Task description
Starting at the line below with "Reiki Healing and Training" and stopping at the line with "Vision – mission", please print each line exactly, those two included, and skip every picture.

Stored data entries:
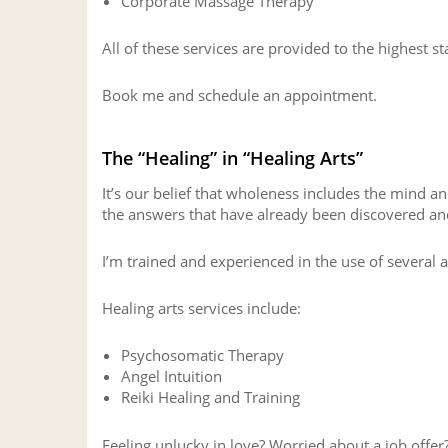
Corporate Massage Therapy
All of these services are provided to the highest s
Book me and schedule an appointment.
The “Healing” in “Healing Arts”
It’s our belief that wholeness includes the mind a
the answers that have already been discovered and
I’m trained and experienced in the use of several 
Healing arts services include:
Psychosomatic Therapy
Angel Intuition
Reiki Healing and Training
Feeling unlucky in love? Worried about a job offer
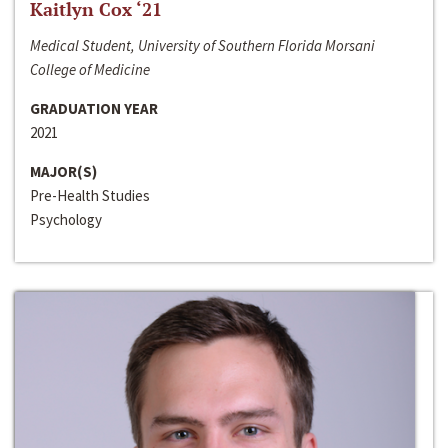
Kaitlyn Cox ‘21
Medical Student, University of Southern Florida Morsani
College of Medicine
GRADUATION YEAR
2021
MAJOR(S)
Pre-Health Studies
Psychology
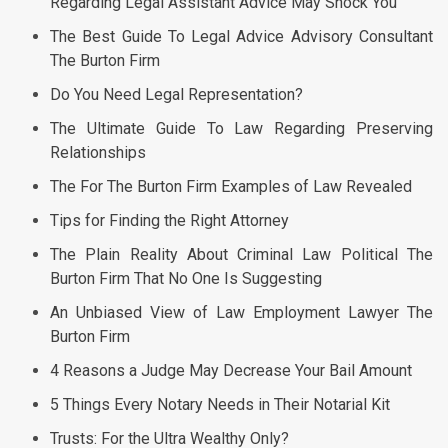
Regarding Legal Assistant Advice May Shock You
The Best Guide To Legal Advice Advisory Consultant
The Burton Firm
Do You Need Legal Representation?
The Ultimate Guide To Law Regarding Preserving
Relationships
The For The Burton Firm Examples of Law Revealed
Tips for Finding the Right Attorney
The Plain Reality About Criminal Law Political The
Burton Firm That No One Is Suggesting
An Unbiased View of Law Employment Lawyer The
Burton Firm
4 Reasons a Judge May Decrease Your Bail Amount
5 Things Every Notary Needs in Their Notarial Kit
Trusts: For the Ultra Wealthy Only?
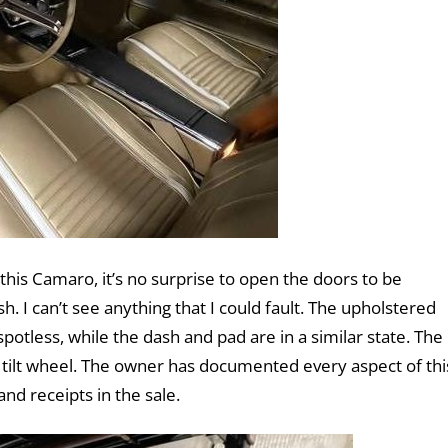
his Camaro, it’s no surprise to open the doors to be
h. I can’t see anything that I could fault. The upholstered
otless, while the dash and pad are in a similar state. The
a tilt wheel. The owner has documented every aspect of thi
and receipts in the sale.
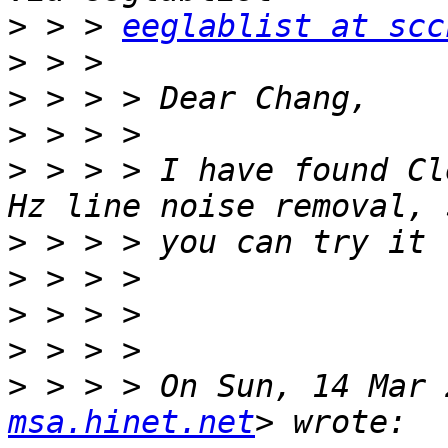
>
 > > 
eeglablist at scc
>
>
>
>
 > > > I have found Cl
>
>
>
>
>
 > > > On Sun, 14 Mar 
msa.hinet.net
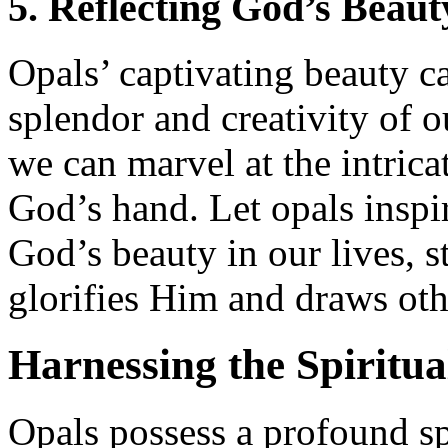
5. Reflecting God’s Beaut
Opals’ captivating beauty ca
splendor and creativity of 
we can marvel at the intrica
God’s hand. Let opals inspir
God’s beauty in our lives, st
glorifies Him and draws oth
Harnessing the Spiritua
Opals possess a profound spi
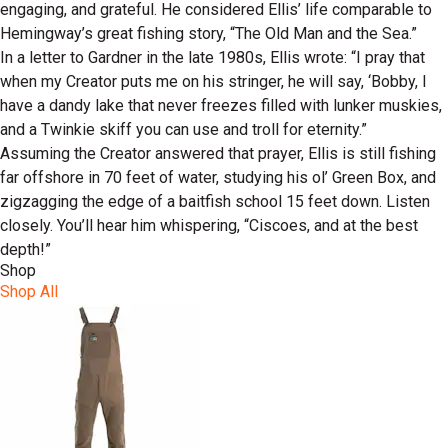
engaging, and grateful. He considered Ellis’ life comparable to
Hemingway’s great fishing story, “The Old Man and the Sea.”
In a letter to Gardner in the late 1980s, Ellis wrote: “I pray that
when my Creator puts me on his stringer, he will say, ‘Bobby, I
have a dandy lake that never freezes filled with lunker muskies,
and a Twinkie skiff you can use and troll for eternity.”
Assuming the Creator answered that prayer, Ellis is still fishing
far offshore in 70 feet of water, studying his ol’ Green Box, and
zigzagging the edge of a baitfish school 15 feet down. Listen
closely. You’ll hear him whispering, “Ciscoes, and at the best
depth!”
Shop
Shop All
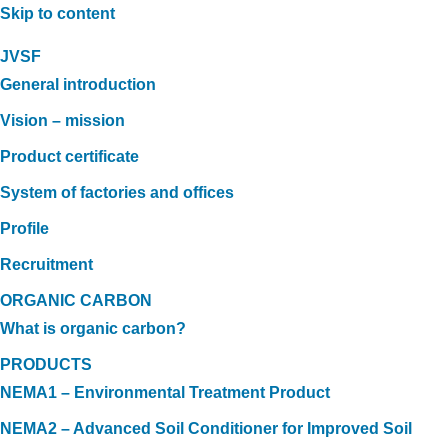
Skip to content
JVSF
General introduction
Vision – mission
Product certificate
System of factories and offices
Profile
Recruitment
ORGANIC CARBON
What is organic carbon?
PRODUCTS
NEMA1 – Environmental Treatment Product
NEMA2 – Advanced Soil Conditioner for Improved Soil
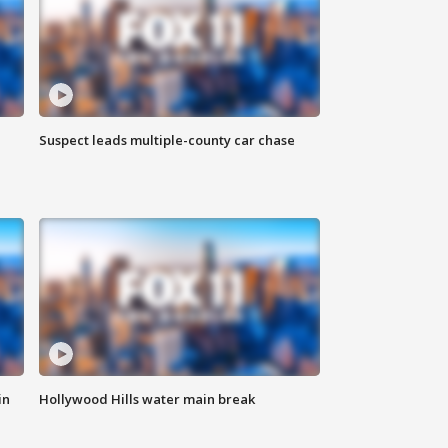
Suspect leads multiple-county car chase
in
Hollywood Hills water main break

Task result
Reiki Healing and Training
Feeling unlucky in love? Worried about a job offer
Kaitlyn Cox ‘21
Medical Student, University of Southern Florida Morsani
College of Medicine
GRADUATION YEAR
2021
MAJOR(S)
Pre-Health Studies
Psychology
Regarding Legal Assistant Advice May Shock You
The Best Guide To Legal Advice Advisory Consultant
The Burton Firm
Do You Need Legal Representation?
The Ultimate Guide To Law Regarding Preserving
Relationships
The For The Burton Firm Examples of Law Revealed
Tips for Finding the Right Attorney
The Plain Reality About Criminal Law Political The
Burton Firm That No One Is Suggesting
An Unbiased View of Law Employment Lawyer The
Burton Firm
4 Reasons a Judge May Decrease Your Bail Amount
5 Things Every Notary Needs in Their Notarial Kit
Trusts: For the Ultra Wealthy Only?
his Camaro, it’s no surprise to open the doors to be
h. I can’t see anything that I could fault. The upholstered
otless, while the dash and pad are in a similar state. The
a tilt wheel. The owner has documented every aspect of thi
and receipts in the sale.
>
 > > 
eeglablist at scc
>
>
>
>
 > > > I have found Cl
>
>
>
>
>
 > > > On Sun, 14 Mar 
msa.hinet.net
5. Reflecting God’s Beaut
Opals’ captivating beauty ca
splendor and creativity of 
we can marvel at the intrica
God’s hand. Let opals inspir
God’s beauty in our lives, st
glorifies Him and draws oth
Harnessing the Spiritua
Opals possess a profound spi
engaging, and grateful. He considered Ellis’ life comparable to
Hemingway’s great fishing story, “The Old Man and the Sea.”
In a letter to Gardner in the late 1980s, Ellis wrote: “I pray that
when my Creator puts me on his stringer, he will say, ‘Bobby, I
have a dandy lake that never freezes filled with lunker muskies,
and a Twinkie skiff you can use and troll for eternity.”
Assuming the Creator answered that prayer, Ellis is still fishing
far offshore in 70 feet of water, studying his ol’ Green Box, and
zigzagging the edge of a baitfish school 15 feet down. Listen
closely. You’ll hear him whispering, “Ciscoes, and at the best
depth!”
Shop
Shop All
Skip to content
JVSF
General introduction
Vision – mission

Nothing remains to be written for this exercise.